The glucose and oxygen combine to form ATP (the molecule on my front page) which is used as an energy store to fuel all the reactions of the body. Most of this is done inside mitochondria, so mitochondria are vital for our lives.

Mitochondria are unusual organelles. They contain their own genetic material, mitochondrial DNA (mtDNA). Like any DNA it can have mutations and these get passed on in the maternal line as the mother makes eggs which have mitochondria in, her mitochondria. Each parent also donates nuclear genetic material to the embryo, but only the mother donates mtDNA. We can trace people back to ‘Eve’ by their maternal mitochondria. Many of us are interested in where we come from.

Mitochondria only contain about 37 genes while nuclear DNA (nDNA) contains about 30,000 genes. But the mitochondrial genes are vital and any mutations can lead to serious and very deadly diseases.

If a woman is carrying mutated mitochondrial genes she will pass them on to her offspring regardless of whether her nuclear genes and the father’s nuclear genes are fine.

To circumvent this, women with mitochondrial diseases need three biological donors:

  • one giving an egg with healthy mitochondria ( a donor female) but with the nucleus removed so there is no nuclear genetic material,
  • one giving nuclear genetic material (the ‘mother’ with the faulty mitochondria) but not donating the egg and
  • one giving sperm (the male donor) containing nuclear genetic material. Three partners/donors/parents.

The egg may then be brought through pregnancy by the ‘mother’ if it is only her mitochondrial genetic material that is at fault. In other-words, her nucleus with nuclear genes can be put into the egg with no nucleus but healthy mitochondria and fertilised by sperm. The problem is, you have just cloned a baby.

Again, how do the children feel when they grow up?

I imagine in the first case that the child of a surrogate would want to know the egg donor or the womb donor. In some cultures and religions it is the womb donor who is the mother, not the egg donor. I know of people who have used this method to have children because they wanted children. I am not sure how their children will react to finding out that their mother was rent-a-womb and that their parents have no further interest in her once she has done her bit.

For the mitochondrial child, there may only have been an egg with mitochondrial DNA genetic material donated and the pregnancy might have been in the mother. Not just the social mother, but the biological one.
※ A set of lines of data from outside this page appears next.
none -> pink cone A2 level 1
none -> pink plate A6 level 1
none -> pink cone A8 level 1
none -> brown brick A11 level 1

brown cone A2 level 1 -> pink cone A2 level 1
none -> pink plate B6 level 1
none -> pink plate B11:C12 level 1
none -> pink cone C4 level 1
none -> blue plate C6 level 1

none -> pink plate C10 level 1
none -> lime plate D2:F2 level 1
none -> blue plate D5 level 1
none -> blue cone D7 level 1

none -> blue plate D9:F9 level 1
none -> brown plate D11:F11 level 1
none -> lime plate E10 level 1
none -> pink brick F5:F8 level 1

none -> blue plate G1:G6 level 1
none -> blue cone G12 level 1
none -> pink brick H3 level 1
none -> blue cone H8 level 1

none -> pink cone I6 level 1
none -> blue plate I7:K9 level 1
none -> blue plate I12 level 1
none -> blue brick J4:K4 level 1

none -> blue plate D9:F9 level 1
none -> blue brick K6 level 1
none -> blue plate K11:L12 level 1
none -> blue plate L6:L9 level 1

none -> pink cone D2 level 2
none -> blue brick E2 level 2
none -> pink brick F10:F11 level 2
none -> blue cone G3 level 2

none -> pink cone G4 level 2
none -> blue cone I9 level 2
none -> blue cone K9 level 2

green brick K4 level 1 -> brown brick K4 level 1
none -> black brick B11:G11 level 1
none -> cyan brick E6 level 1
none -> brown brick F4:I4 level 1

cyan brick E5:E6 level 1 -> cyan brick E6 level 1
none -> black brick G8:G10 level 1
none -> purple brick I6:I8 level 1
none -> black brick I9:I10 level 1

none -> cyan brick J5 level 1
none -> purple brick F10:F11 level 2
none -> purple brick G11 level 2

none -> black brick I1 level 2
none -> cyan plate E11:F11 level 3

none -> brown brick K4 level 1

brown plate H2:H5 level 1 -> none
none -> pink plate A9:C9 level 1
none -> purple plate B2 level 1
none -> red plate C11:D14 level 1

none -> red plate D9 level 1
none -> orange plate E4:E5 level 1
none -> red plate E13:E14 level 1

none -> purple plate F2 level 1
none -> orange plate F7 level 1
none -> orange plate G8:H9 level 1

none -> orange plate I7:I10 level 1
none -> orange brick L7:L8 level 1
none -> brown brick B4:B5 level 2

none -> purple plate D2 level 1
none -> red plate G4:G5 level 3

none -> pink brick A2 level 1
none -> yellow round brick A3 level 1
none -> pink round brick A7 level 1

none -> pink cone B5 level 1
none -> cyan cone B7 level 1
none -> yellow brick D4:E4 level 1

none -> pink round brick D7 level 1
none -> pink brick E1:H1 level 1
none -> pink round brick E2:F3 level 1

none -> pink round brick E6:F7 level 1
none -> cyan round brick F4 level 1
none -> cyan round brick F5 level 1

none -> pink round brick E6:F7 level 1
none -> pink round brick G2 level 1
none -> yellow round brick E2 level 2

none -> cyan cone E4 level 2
I think we need to stop thinking about parents rights as there are no real inalienable rights to have children.  Who do you blame if you can’t have children? Who do you sue; yourself?  We need to start thinking about how we use women as just another commodity in our individual choices, in our buying power, in the way we treat each other and the planet as one big shop. We need to start thinking about how the children will feel and what they will want when they grow up. And most of us want to know where we came from, who our biological parents are, what their culture and customs are and how come they sold/gave us to another.